British holidaymakers banned from death-trap balconies in boozy tourist hotspots

BRITISH holidaymakers are banned from staying in hotel rooms with death-trap balconies in boozy tourist hotspots in Spain.

The move comes after a string of Majorca death plunges.

With the 2019 holiday season underway in Spain’s Balearic Islands, tour operators including TUI and Jet2 have told hotels not to allocate rooms with balconies lower than 1.1 metre, reports the Mirror.

It’s not clear how the ban will be enforced, but hotel operators said that travel firms are keen to avoid being sued over falls.

Nearly 19million British nationals visited Spain last year, and “most visits are trouble-free”, says the Foreign Office.

But, it points out, “there have been a number of very serious accidents, some fatal, as a result of falls from balconies.

“Many of these incidents have involved British nationals and have had a devastating impact on those involved and their loved ones.”

Over a three-month period to June last year, 11 Brit holidaymakers fell from balconies – eight of whom were teenagers or aged in their 20s.

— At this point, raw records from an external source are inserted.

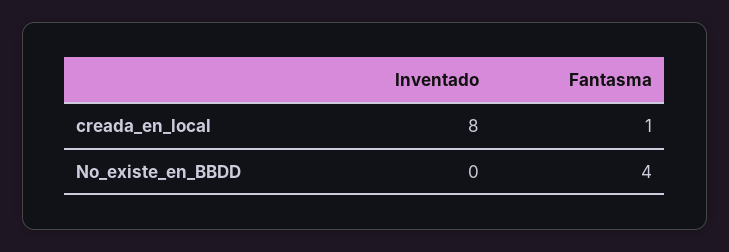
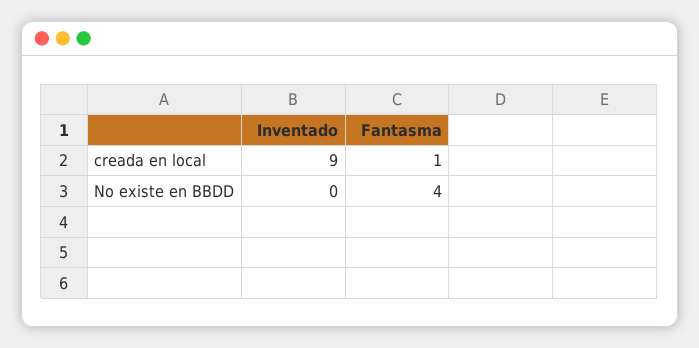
  {
    "Inventado": {
-     "creada_en_local": 8,
+     "creada_en_local": 9,
      "No_existe_en_BBDD": 0
    },
    "Fantasma": {
      "creada_en_local": 1,
      "No_existe_en_BBDD": 4
    }
  }

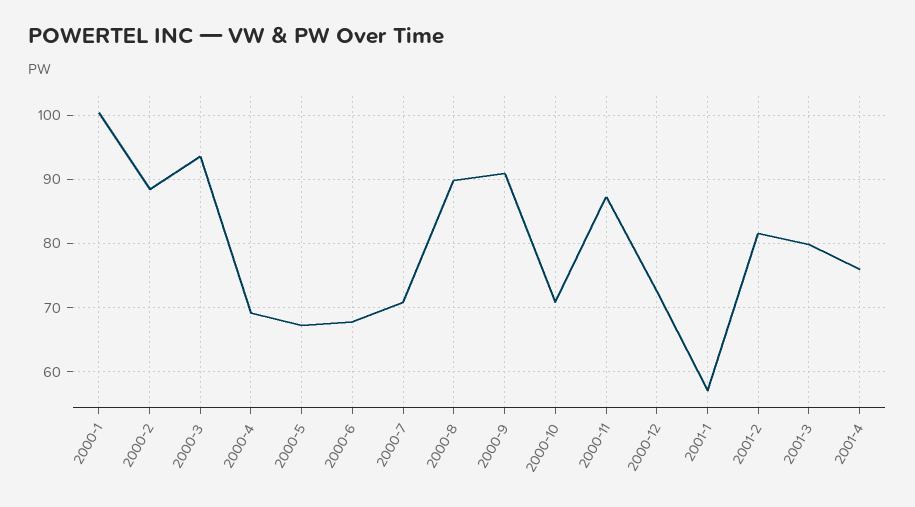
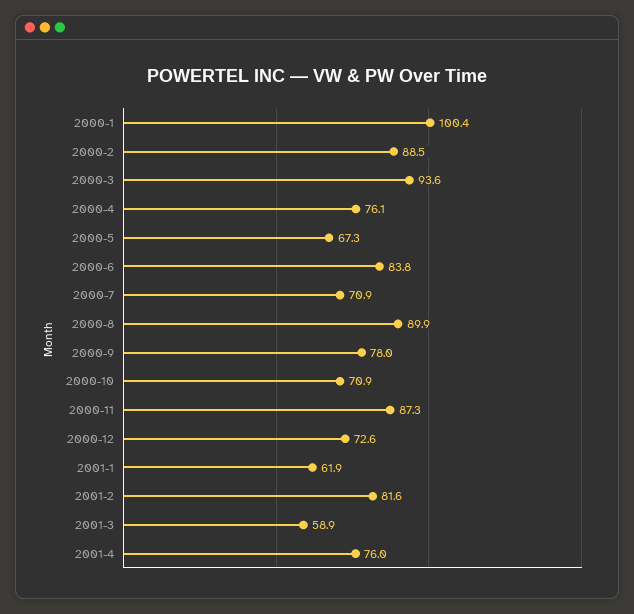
  {
    "2000-1": 100.4,
    "2000-2": 88.5,
    "2000-3": 93.6,
-   "2000-4": 69,
+   "2000-4": 76.1,
    "2000-5": 67.3,
-   "2000-6": 68,
+   "2000-6": 83.8,
    "2000-7": 70.9,
    "2000-8": 89.9,
-   "2000-9": 91,
+   "2000-9": 78,
    "2000-10": 70.9,
    "2000-11": 87.3,
    "2000-12": 72.6,
-   "2001-1": 57,
+   "2001-1": 61.9,
    "2001-2": 81.6,
-   "2001-3": 80,
+   "2001-3": 58.9,
    "2001-4": 76
  }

Five people died as a result of their injuries, said the Association of British Travel Agents.

Francisco Gene, director of the Menorca Binibeca Hotel, told the Mirror: “TUI and Jet2 rules mean no British guests can stay in rooms with balconies that don’t meet new height requirements.

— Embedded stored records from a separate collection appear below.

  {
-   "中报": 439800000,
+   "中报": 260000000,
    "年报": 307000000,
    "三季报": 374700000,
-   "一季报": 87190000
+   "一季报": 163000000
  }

“In places like Magaluf in Majorca there have been a lot of accidents, usually after guests have been drinking and climb over to friends’ rooms.”

A TUI UK spokesman said that customer safety was a “top priority” and that the travel operator was working “with hotel partners to ensure balconies meet recommended guidelines.”

And a Jet2 Holidays spokesperson said the British package holiday provider regularly reviews health and safety, with “balcony safety very much part of that”.

The Association of British Travel Agents (ABTA) is keen for holidaymakers to “use your balcony sensibly and keep an eye on friends who may be the worse for wear”.

In an online poster aimed at cutting the death toll, it reminds people “your balcony is there for relaxing on.

“It’s not a shortcut to your friend’s room or a diving board to a pool.

“Some holidaymakers die or are severely injured every year as a result of inappropriate behaviour on balconies, often after having a few drinks.”

The Foreign Office warns that “some local councils will impose fines to those caught behaving irresponsibly on balconies or jumping from balconies into swimming pools.”

It warns: “Don’t unnecessary risks around balconies, particularly if you’re under the influence of drink or drugs.

“Your travel insurance may not cover you for incidents that take place on a balcony or if you were under the influence of drink or drugs when it happened.”

There have been a series of balcony deaths so far this year, including Luke Freeman, 19, of Reading, who died instantly after falling from a fifth-floor balcony on July 2, in the Costa Brava resort of Lloret de Mar.

The death toll of Brit holidaymakers includes Colin McGarry, aged 48, from Belfast, who fell from the 15th floor of an apartment block in Benidorm last month.

Also in June, Freddie Pring, 20, died after falling from a Magaluf balcony while on a lads’ holiday in the Majorca seaside resort.

Cops in Magaluf fined three tourists for hurling themselves from balconies as part of drunken dares in June.

One Brit tried to claim £35,000 in compensation after claiming his broken bones were the result of a slip in the pool.

Another involved a Spanish tourist throwing himself from an apartment block in broad daylight.

A sick Facebook page has been set up to mock Brit holidaymakers who have been either injured or killed in balcony falls in Spain.

The Spanish group, named “Balconing Mallorca”, includes a league table of nations showing how many people from each country have been hurt or killed playing a game called “balconing”.

This potentially fatal practice involves climbing between balconies, usually on the outside of a hotel, or jumping from one balcony into a swimming pool.

The sick chart awards a country one point for every person hurt and three points for every person killed.

The UK is currently top of the 2019 table with six points – given for three injuries and one death.